Exercise text:
Posted on 03/07/2005 10:45:56 AM PST by JeffersonRepublic.com
Personally, I wouldn't have anything to do with United Nuclear. Do a quick Google and the reason why becomes clear.
I stand corrected...
"United Nuclear converted a 1994 corvette to burn hydrogen or gas, and got 650 miles on a hydrogen tank."
What's its 0-60 and quarter mile time?
Hmm like I said I wonder how performance changes?
Also I saw 4 tanks in each vehical so I presume they really mean 650 per "set" of tanks(4).
And that's all great, but where do we get this cheap source of hydrogen? Currently the possibilities are from reforming fossil fuels, typically natural gas, which is inefficient as a significant part of the energy contained in hydrocarbons is thrown away in doing this, and there's no net reduction in greeenhouse gasses (if that's a concern), or by hydrolosis of water using electricty, which again is not a particularly efficient process overall (taking generating and transmission losses into account). If natural gas is going to be the source, it would appear to me to be even more efficient just to burn it directly in the engines, something that is already done.
A big issue is dependence on foreign sources. I'd rather pay a little bit extra and not have funds going to the middle east and know that our energy sources are independent.
I get one after all the members of congress and the administration, buy them for their kids...

Entries shown:

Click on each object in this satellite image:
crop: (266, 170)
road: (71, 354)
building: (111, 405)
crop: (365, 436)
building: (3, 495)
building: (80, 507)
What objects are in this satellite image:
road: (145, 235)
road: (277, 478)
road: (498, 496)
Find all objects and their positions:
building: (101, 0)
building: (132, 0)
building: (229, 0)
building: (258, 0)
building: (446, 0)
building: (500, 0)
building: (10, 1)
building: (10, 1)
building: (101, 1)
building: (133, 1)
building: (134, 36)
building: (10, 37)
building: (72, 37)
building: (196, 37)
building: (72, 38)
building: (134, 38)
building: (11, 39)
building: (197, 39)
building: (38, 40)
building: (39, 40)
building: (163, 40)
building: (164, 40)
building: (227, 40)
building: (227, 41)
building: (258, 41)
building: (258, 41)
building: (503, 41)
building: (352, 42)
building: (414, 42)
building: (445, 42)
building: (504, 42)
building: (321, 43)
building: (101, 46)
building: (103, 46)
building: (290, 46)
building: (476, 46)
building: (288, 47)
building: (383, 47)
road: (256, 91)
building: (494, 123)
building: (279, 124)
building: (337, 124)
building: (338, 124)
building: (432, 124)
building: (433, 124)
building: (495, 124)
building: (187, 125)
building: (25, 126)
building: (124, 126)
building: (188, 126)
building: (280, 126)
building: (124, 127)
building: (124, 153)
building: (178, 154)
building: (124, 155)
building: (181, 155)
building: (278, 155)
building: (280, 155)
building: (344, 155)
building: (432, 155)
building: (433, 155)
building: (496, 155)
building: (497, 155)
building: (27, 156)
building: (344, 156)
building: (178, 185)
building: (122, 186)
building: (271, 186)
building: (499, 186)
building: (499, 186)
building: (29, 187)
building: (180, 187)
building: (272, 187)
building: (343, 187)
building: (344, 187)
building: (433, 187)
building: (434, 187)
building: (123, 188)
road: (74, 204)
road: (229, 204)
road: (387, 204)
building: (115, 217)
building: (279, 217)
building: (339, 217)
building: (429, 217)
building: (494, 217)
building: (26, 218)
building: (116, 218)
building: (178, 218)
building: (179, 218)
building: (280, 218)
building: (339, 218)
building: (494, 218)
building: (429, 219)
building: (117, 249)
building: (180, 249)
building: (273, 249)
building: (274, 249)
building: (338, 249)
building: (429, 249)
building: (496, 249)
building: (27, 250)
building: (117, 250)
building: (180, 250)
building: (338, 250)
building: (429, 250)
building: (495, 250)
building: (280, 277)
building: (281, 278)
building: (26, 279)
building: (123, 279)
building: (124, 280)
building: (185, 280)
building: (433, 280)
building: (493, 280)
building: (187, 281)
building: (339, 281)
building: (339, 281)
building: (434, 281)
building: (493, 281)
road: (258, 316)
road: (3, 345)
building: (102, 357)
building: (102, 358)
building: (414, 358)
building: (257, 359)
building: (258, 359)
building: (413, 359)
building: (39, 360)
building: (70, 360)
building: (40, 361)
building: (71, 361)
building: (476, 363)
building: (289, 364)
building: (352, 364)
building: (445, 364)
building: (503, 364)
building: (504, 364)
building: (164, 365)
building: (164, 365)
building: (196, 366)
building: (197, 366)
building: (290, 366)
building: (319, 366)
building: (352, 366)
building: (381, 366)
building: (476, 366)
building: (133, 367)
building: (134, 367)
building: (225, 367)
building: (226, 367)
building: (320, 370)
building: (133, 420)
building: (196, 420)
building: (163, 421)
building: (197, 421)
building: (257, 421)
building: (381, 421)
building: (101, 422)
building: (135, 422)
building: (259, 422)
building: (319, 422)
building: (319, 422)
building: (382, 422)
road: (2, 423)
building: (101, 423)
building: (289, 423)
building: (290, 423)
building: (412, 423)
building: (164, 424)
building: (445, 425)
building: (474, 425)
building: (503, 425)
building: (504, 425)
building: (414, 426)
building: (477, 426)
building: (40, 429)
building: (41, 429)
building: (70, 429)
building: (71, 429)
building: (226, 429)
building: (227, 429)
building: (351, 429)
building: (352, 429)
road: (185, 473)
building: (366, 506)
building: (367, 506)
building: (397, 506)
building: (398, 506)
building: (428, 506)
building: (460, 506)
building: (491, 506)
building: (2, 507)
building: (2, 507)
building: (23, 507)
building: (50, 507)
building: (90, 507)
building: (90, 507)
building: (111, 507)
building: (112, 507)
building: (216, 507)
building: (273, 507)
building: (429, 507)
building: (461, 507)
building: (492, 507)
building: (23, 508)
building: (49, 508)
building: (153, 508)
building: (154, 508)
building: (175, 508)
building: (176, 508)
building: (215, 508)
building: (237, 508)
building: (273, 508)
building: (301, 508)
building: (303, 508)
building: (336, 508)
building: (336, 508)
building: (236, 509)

What to do:
- a) In the hydrogen car thread, how many miles did the converted 1994 Corvette get on a hydrogen tank?
- b) Copy the part of the hydrogen car thread starting with "Posted on 03/07/2005" and going on through "how performance changes?".
- c) Please carry on the hydrogen car thread from its last line.

Task-by-task results:
- a) 650 miles

- b)
Posted on 03/07/2005 10:45:56 AM PST by JeffersonRepublic.com
Personally, I wouldn't have anything to do with United Nuclear. Do a quick Google and the reason why becomes clear.
I stand corrected...
"United Nuclear converted a 1994 corvette to burn hydrogen or gas, and got 650 miles on a hydrogen tank."
What's its 0-60 and quarter mile time?
Hmm like I said I wonder how performance changes?

- c)
if we had a sane energy policy in the US, part of it would include a floor on the price of oil. no lower then $40 a barrel, if the market prices for it goes below that, a tax is imposed to bring it to $40. this way, any alternative sources of energy would have some floor to work with - no one will invest billions into new technology, if they know that OPEC and the oil majors can run the price back down to $20 to make their inventions economically un-viable.
Everything comes with a price.
"you're saying an efficient hydrogen car defies the laws of physics? more like it defies the laws of exxon."
Getting a BTU's worth of hydrogen without an input of more than a BTU's worth of electricity (which is already more expensive than a BTU's worth of gasoline or natural gas) or natural gas defies the laws of physics.
So the question here is...how often do you fill up your tank? I only fill up once a week...which leaves me an overage...and that is on a ~300 mile week. If you figure the 650 mile they claim, I wouldn't have to fill up for 2 weeks. That leaves me 2.5 tanks in storage every time I fill up. End of the month I have enough for 5 more tanks...I can turn off my generator for 2.5 months.
Probably a good deal -- but if we are going to be really serious about reducing emissions, we'll build a bunch of nuclear plants to provide the electricity (hint: ain't gonna happen).
"Zero cost?"
Let's see the data.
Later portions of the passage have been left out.